Além da ausência de uma quota, Xoagus-Eises culpa as atitudes tradicionais e patriarcais pela deficiente representação das mulheres nas listas partidárias.

“Quando o colégio eleitoral se reúne, são os homens que recebem os votos. É um problema de socialização, a convicção que é melhor deixar a política para os homens, e que o papel das mulheres deve ser aplicado noutras áreas.”

Este sentimento é partilhado pelas mulheres candidatas à política. “Os partidos políticos não vêem as mulheres como parceiras. O contexto namibiano é dominado por vozes masculinas,” diz Maria da Conceição Lourenço, candidata do Movimento Democrático para a Mudança na Namibia (DMC).

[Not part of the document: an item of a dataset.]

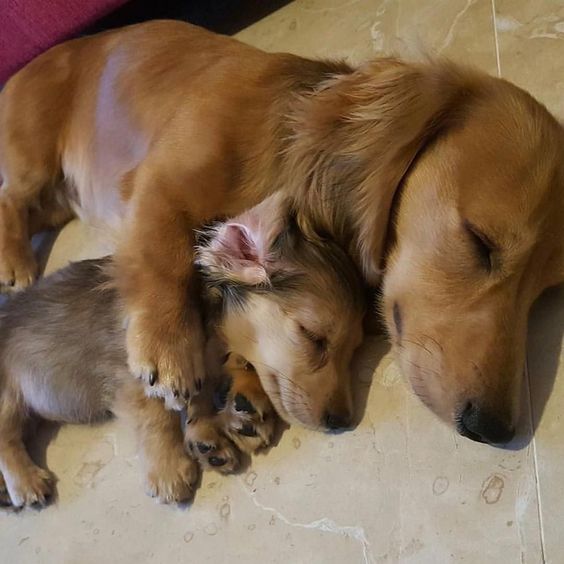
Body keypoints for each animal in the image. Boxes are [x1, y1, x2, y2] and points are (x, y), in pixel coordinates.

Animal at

“Os partidos não se interessam nada pelos direitos das mulheres. É aprovada legislação como a Lei da Igualdade Conjugal ou a Lei da Pensão de Aliementos, mas são coisas que nunca são implementadas. Todas as manhãs, dezenas de mulheres fazem fila no tribunal, lutando por receber os seus pagamentos.”

Conceição Lourenço diz: “Nós, as mães, irmãs, e esposas, somos as prejudicadas. Chegou a altura de termos uma mulher presidente para mudarmos a situação. Os homens provaram que o não conseguem fazer.”

A tradição também indica por quem é que as mulheres devem votar, acrescenta. “Não votamos para nós, fazemos aquilo que nos é dito. Uma mulher ouve aquilo que o marido diz, o que quer dizer que vai votar num homem.”

Gretchen Boois, número 10 na lista do maior partido da oposição, o Congresso dos Democratas (CoD), não acredita que as mulheres não votam noutras mulheres. “Isso é uma história inventada por homens. Em todos os sítios que visito, a primeira coisa que as mulheres querem saber é quantas mulheres é que estão na lista e qual é a posição que ocupam.”

O CoD é o único partido que adoptou uma lista com uma representação tipo zebra, visto que alterna entre homens e mulheres, o que granjeou elogios de grupos de mulheres. Três dos seus cinco deputados são mulheres.

“As mulheres não devem ser eleitas apenas para entrarem nos corredores do poder, mas têm de ocupar posições de tomada de decisões efectivas,” afirma Boois. “Só então é que podem exercer influência e abrir o caminho a uma nova geração de mulheres que têm poder de decisão. Só elas é que podem assegurar uma competição justa, porque compreendem quanto custa quando a pessoa vem do nada.”

Admite que não é fácil. “Devido à nossa formação cultural, as mulheres não têm confiança em si próprias para falar em público,” declara. “A tendência é para ficarmos caladas.”

Os investigadores apoiam estas observações. “Em geral, os partidos só falam na resolução de assuntos que têm a ver com a igualdade do género. Muito poucos adoptam regulamentos que levam a uma representação mais justa,” diz Hopwood.

“A única forma de se alcançar uma situação 50-50 até 2015 seria aceitar a implementação de um sistema baseado numa quota tipo zebra, o que implicaria emendar a Lei Eleitoral antes das eleições de 2014.”

“Contudo, não é só uma questão de números. A pesquisa do IPPR sobre os contributos dos deputados para os debates da Assembleia Nacional entre 2005 e 2007 indica que uma elevada proporção de deputadas raramente fala no parlamento, estando na prática a trabalhar só para ‘aquecer o lugar’,” explicou Hopwood.

“Várias destas deputadas foram afastadas das listas partidárias porque eram vistas como produzindo pouco. Por isso, também temos de olhar para a qualidade global dos deputados e a eficácia das deputadas, especialmente num sistema de listas partidárias onde elas são escolhidas pelos partidos e não pelos eleitores.”

Hopwood diz que os partidos precisam de introduzir os seus próprios programas de autonomização do género e formação de potenciais deputados.

Boois concorda que é necessária a formação. “Precisamos de remover estas barreiras e formar as mulheres para falarem em público. Porque somos muito melhores a explicar um ponto de vista. Ao contrário dos homens, deixamos os nossos egos à porta e concentramo-nos na questão que está a ser discutida.”